Important Roles of Tyr43 at the Putative Heme Distal Side in the Oxygen Recognition and Stability of the Fe(II)-O2 Complex of YddV, a Globin-Coupled Heme-Based Oxygen Sensor Diguanylate Cyclase

YddV from Escherichia coli (Ec) is a novel globin-coupled heme-based oxygen sensor protein displaying diguanylate cyclase activity in response to oxygen availability. In this study, we quantified the turnover numbers of the active [Fe(III), 0.066 min(-1); Fe(II)-O-2 and Fe(II)-CO, 0.022 min(-1)] [Fe(III), Fe(III)-protoporphyrin IX complex; Fe(II), Fe(II)-protoporphyrin IX complex] and inactive forms [Fe(II) and Fe(II)-NO, <0.01 min(-1)] of YddV for the first time. Our data indicate that the YddV reaction is the rate-determining step for two consecutive reactions coupled with phosphodiesterase Ec DOS activity on cyclic di-GMP (c-di-GMP) [turnover number of Ec DOS-Fe(II)-O-2, 61 min(-1)]. Thus, O-2 binding and the heme redox switch of YddV appear to be critical factors in the regulation of c-di-GMP homeostasis. The redox potential and autoxidation rate of heme of the isolated heme domain of YddV (YddV-heme) were determined to be -17 mV versus the standard hydrogen electrode and 0.0076 min(-1), respectively. The Fe(II) complexes of Y43A and Y43L mutant proteins (residues at the heme distal side of the isolated heme-bound globin domain of YddV) exhibited very low O-2 affinities, and thus, their Fe(II)-O-2 complexes were not detected on the spectra. The O-2 dissociation rate constant of the Y43W protein was > 150 s(-1), which is significantly larger than that of the wildtype protein (22 s(-1)).

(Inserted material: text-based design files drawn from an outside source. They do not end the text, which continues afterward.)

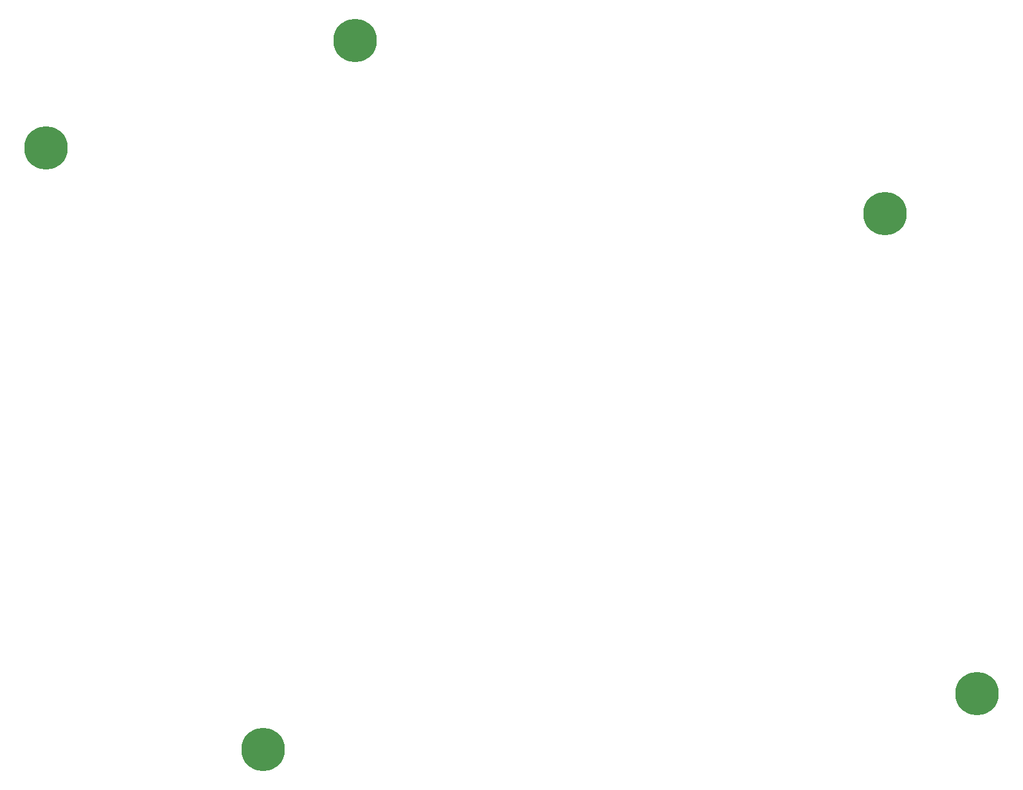
<source format=gbr>
%TF.GenerationSoftware,KiCad,Pcbnew,9.0.2+dfsg-1*%
%TF.CreationDate,2025-11-16T22:45:12+01:00*%
%TF.ProjectId,LuMo_bottom,4c754d6f-5f62-46f7-9474-6f6d2e6b6963,rev?*%
%TF.SameCoordinates,Original*%
%TF.FileFunction,Copper,L2,Bot*%
%TF.FilePolarity,Positive*%
%FSLAX46Y46*%
G04 Gerber Fmt 4.6, Leading zero omitted, Abs format (unit mm)*
G04 Created by KiCad (PCBNEW 9.0.2+dfsg-1) date 2025-11-16 22:45:12*
%MOMM*%
%LPD*%
G01*
G04 APERTURE LIST*
%TA.AperFunction,ComponentPad*%
%ADD10C,6.000000*%
%TD*%
G04 APERTURE END LIST*
D10*
%TO.P,H3,1*%
%TO.N,unconnected-(H3-Pad1)*%
X170000000Y-125300000D03*
%TD*%
%TO.P,H6,1*%
%TO.N,GND*%
X84200000Y-35200000D03*
%TD*%
%TO.P,H1,1*%
%TO.N,GND*%
X41500000Y-50000000D03*
%TD*%
%TO.P,H4,1*%
%TO.N,unconnected-(H4-Pad1)*%
X71500000Y-133000000D03*
%TD*%
%TO.P,H2,1*%
%TO.N,GND*%
X157300000Y-59100000D03*
%TD*%
M02*

</source>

The autoxidation rate constants of the Y43F and Y43W mutant proteins were 0.069 and 0.12 min(-1), respectively, which are also markedly higher than that of the wild-type protein. The resonance Raman frequencies representing nu(Fe)_(O2) (559 cm(-1)) of the Fe(II)-O-2 complex and nu(Fe-CO) (505 cm(-1)) of the Fe(II)-CO complex of Y43F differed from those (nu(Fe-O2), 565 cm(-1); nu(Fe-CO), 495 cm(-1)) of the wild-type protein, suggesting that Tyr43 forms hydrogen bonds with both O-2 and CO molecules. On the basis of the results, we suggest that Tyr43 located at the heme distal side is important for the O-2 recognition and stability of the Fe(II)-O-2 complex, because the hydroxyl group of the residue appears to interact electrostatically with the O-2 molecule bound to the Fe(II) complex in YddV. Our findings clearly support a role of Tyr in oxygen sensing, and thus modulation of overall conversion from GTP to pGpG via c-di-GMP catalyzed by YddV and Ec DOS, which may be applicable to other globin-coupled oxygen sensor enzymes.